Sergey estava em casa. A primeira reação foi rejeitar a imagem, ele não podia estar em casa. Estava em Éden-9. Havia desativado o marcador. O solo vibrara. Sarah caíra. Roberta gritara alguma coisa. Depois vieram luz, febre, mãos desconhecidas, uma jovem chamada Naya dizendo que ele estava em dois lugares ao mesmo tempo.

Ele deveria estar em Aurora Prime.

Ou no Vega.

Ou na Aurora.

Não em casa.

Mas a sala diante dele era real demais para ser descartada.

A janela estreita. A luz fria entrando pelas cortinas. O tapete gasto perto da porta. A prateleira torta que ele prometera consertar antes da partida e não consertara. O casaco pequeno de Mikhail pendurado em uma cadeira baixa. Um brinquedo de nave desmontado sobre a mesa.

Sergey respirou.

O ar tinha cheiro de pão escuro, chá forte e metal aquecido pelo inverno.

Casa.

Não a Terra como bandeira.

Não a Terra como missão.

Não a Terra como jurisdição, soberania, comando, protocolo, fronteira.

Casa.

Aquilo o atingiu com uma violência que nenhum campo de batalha jamais conseguira.

— Papai?

A voz veio do quarto.

Sergey virou-se rápido demais.

Mikhail apareceu no corredor usando o casaco azul que sua mãe fizera para ele. Tinha cinco anos. Cabelos bagunçados. Um meia no pé e outra na mão. O rosto sério demais para uma criança tão pequena, o mesmo rosto que fazia quando tentava entender alguma coisa que os adultos diziam como se fosse simples.
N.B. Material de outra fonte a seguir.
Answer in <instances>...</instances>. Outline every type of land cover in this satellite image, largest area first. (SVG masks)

Sergey sentiu o peito se abrir e doer ao mesmo tempo.

— Misha.

O apelido escapou antes que ele pudesse controlar.

Mikhail sorriu.

E então o sorriso mudou.

Não desapareceu. Apenas ficou atento. Como se a criança também o escutasse por dentro.

— Você colocou uma coisa no chão — disse o menino.

Sergey olhou ao redor.

A sala de casa tremeu.

Por baixo do tapete, luz azul apareceu em fios finos. Raízes de Éden-9 atravessavam o piso, subindo pelas paredes, envolvendo a mesa, a cadeira, a prateleira torta. O brinquedo de nave desmontado brilhou por dentro, como se tivesse se tornado semente de alguma coisa.
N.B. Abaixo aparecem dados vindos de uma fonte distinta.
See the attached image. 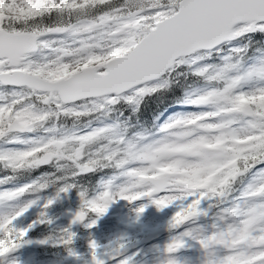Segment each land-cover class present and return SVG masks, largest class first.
<instances>
[{
    "label": "snow or ice",
    "instance_id": "1",
    "mask_svg": "<svg viewBox=\"0 0 264 264\" xmlns=\"http://www.w3.org/2000/svg\"><path fill=\"white\" fill-rule=\"evenodd\" d=\"M57 2L59 8H57ZM110 0H3L5 12L0 19V85L8 83H21L32 87L34 91H46L52 96L44 99L58 101L59 115H68L69 111L73 114L75 108L65 110V104L75 105L77 100L86 101L93 95H101L107 104H116L121 99L128 103H138L139 98L145 94L154 93L159 88L165 87L168 80L166 75L175 66L187 62L185 57H195L192 63L204 59L200 53L210 52L218 48L222 42L239 38L249 33H264V0H150L147 6L140 8L135 13H129L126 17L118 19L117 28L109 33L113 37L112 45L108 48H101L99 53L87 52V54L76 63L82 65V70L75 73L71 79L54 81L53 79L42 80L39 77L45 71V67L33 68L31 63L26 62L30 52L35 51L38 46V39L41 32H25L22 28L15 25L26 24L29 20H34L38 16L51 13L57 10H75L97 3L106 4ZM19 5L23 8L20 12ZM11 6V7H10ZM12 8L16 12L11 11ZM146 18V19H145ZM164 18V19H162ZM114 18L105 15L99 22H88L79 26L72 25L66 28L49 29V32H63L71 30L74 34L81 32L95 31L105 23H109ZM157 21H160L157 23ZM150 25V26H149ZM139 35V40L137 39ZM85 45L77 52H86ZM95 47H99L96 45ZM64 55H74V53L62 50ZM236 52L242 51L235 49ZM127 53L124 55L123 53ZM226 59H230L229 57ZM108 60V63H101L96 67L97 62ZM89 65L83 67V65ZM69 65L61 63L57 65L56 71L49 73L54 77L56 73L62 72ZM213 66L207 65L198 68L195 75L205 76ZM229 65L222 68L209 79L223 78L225 71L234 68ZM13 69L21 71L13 72ZM8 73V75H5ZM259 77L264 79V65L250 69L245 75L229 78L223 90H209L206 94L197 97L192 104L200 106L208 103H217L226 100L230 107L222 109L225 115L242 114L251 116L247 122L245 135L231 134L230 140L226 135H218L213 138L200 137L187 145L174 146L167 145L154 149L144 158L154 161V166L150 170L130 169L124 175L128 176L133 183L125 184L113 191V185L117 177H110L101 180L98 188L92 196L86 190H78L80 197V208L73 214L71 224L83 223L86 228H94L100 217L104 216L111 204L117 199L136 201L138 206L135 209L137 217L143 214L149 204L143 203V199H148L150 204L158 209L171 204L177 199L176 196H167L165 193L170 190L167 187L166 176L152 175V172L159 168L160 172L178 170L181 161L168 163L166 165H156L155 159L158 153L168 150L189 151L194 154H206L209 159L197 164H189L187 167L192 170L193 176L203 174L209 170L223 167L229 160H236L238 156L250 160V166L244 171L255 168L258 164H264V87L258 88L251 93L235 92L241 82L245 79ZM155 85V86H153ZM188 103V101H186ZM9 108L13 109L15 123L9 129H5L2 123L4 112ZM49 114L37 111L34 105L26 106L17 110L15 103L5 106L0 105V138L7 134L8 130H34L37 123H41L48 118ZM205 119L210 117H203ZM11 119V117H10ZM193 119L177 120L176 124L193 123ZM234 121H224L217 125H206L210 130H219L227 127ZM174 126L166 123L162 129ZM110 129L95 130L89 135L80 138L82 143L93 142L100 134ZM15 142V141H13ZM21 143L23 141H20ZM66 139H53L47 146H41L40 151L49 149L48 155L44 159H37L30 165L39 167L47 164L53 155H59V149ZM35 149L28 151L0 152V162H12L16 167V162H22L26 157H31ZM230 153L222 162H216L214 156L218 153ZM76 162L74 176L87 175L96 170L94 162L81 164L82 152L78 151L73 156H69ZM111 159V157H107ZM123 162H121L122 164ZM22 166V164H21ZM118 167L120 164L117 165ZM240 172H231L229 176L220 179V184H226L229 179ZM61 183L56 195L48 198L44 207L47 208L60 198L61 193H68L75 184L69 182L68 177L59 178ZM255 183L249 185L246 196L251 198H261V203L249 209L245 215L248 217L237 227L229 226L227 231H220L215 234L198 238L191 231L184 232L181 236L174 237L165 245V253L168 256L165 264H179L175 258V253L185 246L183 237H191L206 251L215 247H224L226 255L208 261V264H264V228L256 227L259 223H264V169L258 171L254 177ZM150 181V183H145ZM2 182V181H0ZM189 188H199L206 185L208 181L200 180L198 183L182 181ZM47 184H32L21 187L15 192L0 193V201L12 199L25 191H42L47 188ZM221 195L223 193H220ZM163 198H160L162 197ZM36 200H31L22 208L12 214L0 216V264H19L17 259H13L14 253L25 243H32L26 239L29 231L35 224H51L52 220L47 217V213H41V219L33 222L26 228L15 227V221L22 216L28 208L36 204ZM199 200L184 209L177 211L175 216L169 221V229L183 226L191 218L199 215H206L199 209ZM184 208V205L181 204ZM230 214H239V209L229 210ZM71 224L63 231L66 237L52 246L71 245L75 233L70 231ZM215 227V226H214ZM14 237V238H13ZM48 240L37 241L39 244H48ZM121 249L124 245L119 246ZM100 246L96 241L89 242L91 252V264H106V261L99 255ZM246 249H254L248 252ZM68 255L79 258V253L74 248L69 247ZM116 264H132V256L114 255L111 257Z\"/></svg>",
    "mask_w": 264,
    "mask_h": 264
},
{
    "label": "rangeland",
    "instance_id": "2",
    "mask_svg": "<svg viewBox=\"0 0 264 264\" xmlns=\"http://www.w3.org/2000/svg\"><path fill=\"white\" fill-rule=\"evenodd\" d=\"M111 1L116 2L117 0ZM124 1L125 5H119L104 14H98L94 19H80L72 24L79 26L88 22H99L100 18L104 17L106 14L114 18L111 22L103 24L95 31L74 34L71 30L63 32H49L47 30L46 34L39 36L38 39L42 48L37 53L28 55L26 62L31 63L33 68L45 67V71L41 73V77L48 80L53 79L49 76V73L55 72L57 65L61 63L69 65L68 68L64 69L67 74L62 75L61 77H66L70 73L82 69V65L76 63V60L85 56L87 52L99 53L101 48L111 47L113 37L110 36L109 33L116 30L118 24L117 18L126 17L129 13L134 11L137 12L140 8L147 6L150 2V0ZM1 4L3 5V0H0V5ZM57 4L59 3L57 2ZM17 7H19L20 10H23L19 5H17ZM12 10L16 11L15 8H12ZM137 37L140 38L139 35H137ZM85 45L91 47H88L86 52H77V50ZM96 45L99 47H95ZM62 50L70 51L74 53V55H64ZM223 56L224 54H221V57ZM185 59L187 60L186 64L191 65L195 70L207 66L208 64L204 59L197 60L196 63L193 64L192 60L195 59V57L191 56L185 57ZM101 63L102 62H97L96 67H99ZM229 65H235V67L225 71L223 78L210 79L213 81L212 85L193 89L189 93L188 103L186 105H180L179 108L173 109L165 115L159 122L158 128L153 135L149 137L143 136L140 143L125 139L127 158L121 161L123 162L120 166L121 169L118 173L105 177L102 180H107L114 176L117 177L113 185V191H116L121 185H130L133 183L128 176L124 175V173L128 172L130 169L150 170L153 168L154 161L151 159H145L144 157L154 149L167 145L184 146L200 137L213 138L218 135H226V138L230 140V135L233 133L244 136L245 129L248 127L247 122L251 120L252 117L242 114L225 115L222 109L230 107L226 100H220L217 103H208L200 106L191 103V101L206 94L209 90H223L229 78L245 75L250 69L264 65V54L257 56V58L247 64L243 70H240L238 63L235 64L234 62L229 61L225 56V62L213 66L209 70L211 73L208 72L207 75L212 77L219 72L220 69L226 68ZM85 66H87V64L83 65V67ZM58 74L61 75V72L56 73L54 77ZM261 87H264V79L253 77L251 79L243 80L240 86L235 89V92L251 93ZM50 96L52 95H48L47 92H36L31 88L0 86V105L8 106L15 103L17 110L23 109L26 106L34 105L37 111L44 112L45 105L50 103L58 105V101L55 99H49L48 102H44V99ZM110 105L111 104L105 102V99L102 96L99 98H91V100L79 101V103H76L75 105H64V109L70 110L75 108L78 113L98 114L103 111L107 112ZM69 114L73 113L69 111ZM2 115L5 117H3L2 120L3 124H6L7 122L9 123L12 119H15L12 108H9V110ZM203 117L210 118L205 119ZM189 119H193L194 122L189 124L175 123L177 120ZM229 120L234 122L219 130H210L205 127L206 125H217ZM166 123H171L174 126L162 129V126ZM102 129H110L103 132L107 133V137L111 134L117 135L118 132L114 124L101 121L100 127L87 124L83 131H74L71 135L62 136L61 138H58V140L80 139L85 135L93 133L95 130ZM43 131H46V133H43ZM26 133L27 135H25ZM53 139V131L49 126H44L43 121L37 123L34 130H26L23 134L7 131V134L0 138V152L28 151L35 149L36 147L40 150L42 145L47 146L48 142ZM20 141L23 142L21 143ZM46 151H49V149L44 150V152ZM58 151L60 154L53 156L58 158L63 157L65 152L62 151V147ZM73 153L75 154L76 152ZM217 155L219 157H216ZM228 155L231 154L226 152L218 153L214 156V160L216 162L225 161ZM207 159H209V157L206 154H194L189 151L168 150L158 153L155 159L156 165H166L168 163L181 161L178 170L160 172L157 167L156 170L152 172V175L156 176L166 175L167 180L171 185L168 188L170 191L165 193V195H174L177 199L162 209H158L155 205L150 204L148 200L143 201V203L149 204V206L139 217H137L135 210L138 206L136 201L129 203L128 201L117 199L115 203L111 204L107 213L99 218L94 228H86L84 227V224L80 227V231L70 228V231L75 233V237L72 244L67 246L60 245L53 247L52 245L60 242L66 237V233L63 230L69 227L66 221L61 220L60 218V213L63 207L68 203H71L80 208L81 201L77 192L71 190L68 193H61L60 198L47 208L44 207L47 199L55 196L58 189L53 193L47 191L43 193L40 191L31 192L32 189H29L15 198L0 201V216L15 213L31 200L37 201L36 204L28 208L24 213L23 218L16 222L18 229L26 228L30 224H33V222L39 221V219L42 218L41 213L46 212L47 217L52 220L51 224H41V226L38 227V232L35 233V236H44L49 241L48 244L42 246L44 250L40 254H37V251L21 247L14 253L12 258L17 259L19 264H88V259L91 255L89 242L94 240L100 246L98 249L99 253L108 252L110 255L114 253L115 255L120 256H132V264H165L168 259V256L165 253V245L174 237L181 236L186 231H191L192 234L198 238L215 234L222 230L227 231L229 226H239L242 221L248 218L245 213L262 202L261 198H251L246 196L245 193L247 192L249 185L256 182L254 177L258 171L264 169V164H258L255 168H250V170L244 171L246 167H244L242 163H239L237 168H235L236 166L233 167L234 160H229L223 167L228 165V167L231 168L230 173L238 171L240 174L229 179V182L225 187V194L219 198L217 195H213L212 198L214 199L202 203L204 198L200 197V193H202L205 188L207 189V192L211 191L212 187L205 186L211 181H219L220 175L216 170H209L206 173L193 176L191 174L192 170L187 166L189 164L200 163ZM34 162L35 161L33 160V163ZM18 163L19 162H16V167ZM248 163L250 166L249 160ZM0 164L6 167H13L12 162L9 161L0 162ZM223 167L218 169L223 176H226ZM1 176L2 174L0 173V177ZM246 177L249 178L246 179ZM200 180H206L208 183L199 188H189L187 184L182 182L190 181L192 183H198ZM145 183L147 184L150 182ZM24 186H28V184L18 185L15 183H1L0 193L15 192ZM160 198H163V196ZM198 200L199 209L206 213V215L202 214L191 218L186 222H182L183 226L169 229V221L173 218V215L175 216L177 211H184L185 209V206L182 208L181 204L184 205L187 203L188 206H190L196 204ZM237 208L239 209V214H230L229 210ZM132 222L136 223L137 226H134ZM35 227L36 224L31 229ZM256 227L264 228V223H259ZM44 229H50V233H53L54 236L55 233H58V235H56L58 238H47V234H44ZM161 229H163V232L159 233ZM145 232L147 235H144ZM183 239L185 241V246L175 253V258L179 261V264H208V261L227 254L224 247L218 246L206 251L197 240H193L191 237L187 236L183 237ZM121 244L124 245V248L122 249L119 247ZM69 247L74 248L76 252L79 253L78 259L68 255L67 249ZM245 251L251 252L254 251V249H246ZM106 264H116V262L112 260Z\"/></svg>",
    "mask_w": 264,
    "mask_h": 264
},
{
    "label": "trees",
    "instance_id": "3",
    "mask_svg": "<svg viewBox=\"0 0 264 264\" xmlns=\"http://www.w3.org/2000/svg\"><path fill=\"white\" fill-rule=\"evenodd\" d=\"M113 2L110 0L106 4L97 3L94 6L78 7L71 11H52L38 16L34 20H29L26 24L15 25V27L22 28L24 31L42 32L52 27L70 25L80 19H92L98 14H104L119 5H125L124 0ZM57 8H59V4H57ZM11 11L16 12L12 9ZM4 12V4H1L0 19L3 18ZM20 12L23 13V10L21 9ZM231 44H223L219 50L201 55L204 56V60L212 63L211 65L224 63L225 56L226 58L229 57V61L238 63L240 70H243L244 66L256 59L257 56L264 54V33H249L234 38ZM235 49L242 51L236 52ZM222 53L224 54L223 57H221ZM195 72L196 70L191 65L179 64L166 75L167 86L159 88L154 93L143 95L136 104L121 99L118 103L110 105L108 113L57 116L60 109L54 107L53 104L48 105L50 114L45 121L52 123L57 135L60 131L69 134L73 130L83 131L87 124L100 127L101 121L114 123L119 133L117 132V135L111 134L109 137H107V133H102L93 142L82 143L80 139L67 140L62 146V151L65 152L63 157L55 156L50 163L39 167L30 166L35 163H33L32 156L39 155L37 151L32 153L31 157H26L24 161L19 162L15 168L0 164V173L2 174L0 177L2 182L0 183L18 185L29 181L36 184L45 183L49 185L53 193L60 186L59 178L68 177L69 182L76 185L72 189L73 192L78 193V190L83 189L88 192L89 196H92L99 190L98 185L103 178L116 174L121 169V161L127 158L125 139L140 143L143 136L153 135L165 115L180 104H186V101H189V93L193 89L213 84L207 74L198 76L194 74ZM61 75H66L65 71ZM58 76L60 75L58 74L56 77ZM78 151L82 152V159L79 160V163L94 162L96 168L94 172L81 176L73 175L76 171V162L68 157L73 156V152ZM107 157H111V159ZM118 164H120L119 167ZM213 190H216V187H213ZM37 231L38 228H35L31 233L35 234ZM44 234L51 238H58L56 236L58 233H55L54 236L53 233H50V229H44Z\"/></svg>",
    "mask_w": 264,
    "mask_h": 264
},
{
    "label": "water",
    "instance_id": "4",
    "mask_svg": "<svg viewBox=\"0 0 264 264\" xmlns=\"http://www.w3.org/2000/svg\"><path fill=\"white\" fill-rule=\"evenodd\" d=\"M160 22V21H159ZM158 22V23H159ZM28 33H31V32H28ZM224 43V42H222ZM36 50V49H35ZM34 52V51H32ZM127 53H124V55H126ZM109 61H107L106 63H108ZM88 67V66H87ZM82 70V69H81ZM79 70V71H81ZM13 72H16V71H21V70H12ZM77 71V72H79ZM77 72H74L72 73L71 75H69L68 77L66 78H61V79H57V80H54V81H62V80H68V79H71V77L77 73ZM5 75H8V73H5ZM40 79L42 80H46L44 78H41L39 77ZM7 85H14V86H20V85H26V84H21V83H8ZM45 92V91H44ZM49 94L51 95L52 93L49 92ZM85 95H91L92 97H95V96H101V95H93V94H90V93H84ZM15 123V120H13L10 125H9V128L11 127L12 124ZM11 131H20V130H11ZM48 154H45L43 155L40 159H44ZM163 177V176H162ZM146 182H150V181H146ZM171 185V183L167 180V187H169ZM144 200V199H143ZM78 210V208H76L75 206L71 205V204H68L66 205V207L63 209L62 211V214H61V219L63 220H66L68 221L70 224H71V221H72V218H73V214ZM81 223H77V224H71V227H74V228H78L80 226ZM26 239L28 240H31L32 243H25L23 245L25 246H32V247H35V246H40L41 244L37 243V241H40V240H45L44 238H39V237H27ZM101 256V258H103L105 261H108L109 260V257H108V254L107 253H104V254H99ZM90 262H91V258H90Z\"/></svg>",
    "mask_w": 264,
    "mask_h": 264
}]
</instances>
Sergey deu um passo para trás.

— Isso não é real.

Mikhail inclinou a cabeça.

— Você sempre diz isso quando não quer responder.

O coração de Sergey bateu forte.

A frase não era de Mikhail.

Não inteira.

Era dele.

Ou da memória dele.

Ou daquele planeta maldito que aprendia a usar o que encontrava dentro das pessoas como linguagem.

— Onde está sua mãe? — perguntou Sergey.

— Você sabe que ela não está aqui.

— Onde estamos?

Mikhail olhou pela janela.

Do lado de fora não havia a rua de sua casa.

Havia Éden-9.

Florestas prateadas. Céu violeta. Duas luas pequenas. Raízes luminosas atravessando a neve que não deveria existir ali. No horizonte, a cidade de Aurora Prime respirava como se tivesse crescido dentro de sua infância.

— Você está com medo — disse Mikhail.

Sergey fechou os punhos.

— Todo homem sensato sente medo.

— Então por que você finge que não?

A pergunta não tinha crueldade, mas doeu mais.

Sergey se aproximou da janela. A superfície do vidro refletiu seu rosto, mas não o rosto que ele esperava. Não era o homem grisalho, rígido, oficial de segurança da Aurora. Era mais jovem. Muito mais jovem.

Tinha doze anos.

Talvez treze.

Estava no corredor de uma escola militar preparatória, usando um uniforme grande demais nos ombros, segurando uma mala pequena e tentando não olhar para trás.

A cena mudou.

Ele estava lá.

O frio queimava as orelhas. O prédio era cinzento. Outros meninos entravam carregando malas, alguns rindo, outros chorando escondido. Seu pai ajustava a gola do casaco dele com movimentos duros. Sua mãe segurava uma sacola de comida que ele havia recusado levar porque os outros poderiam rir.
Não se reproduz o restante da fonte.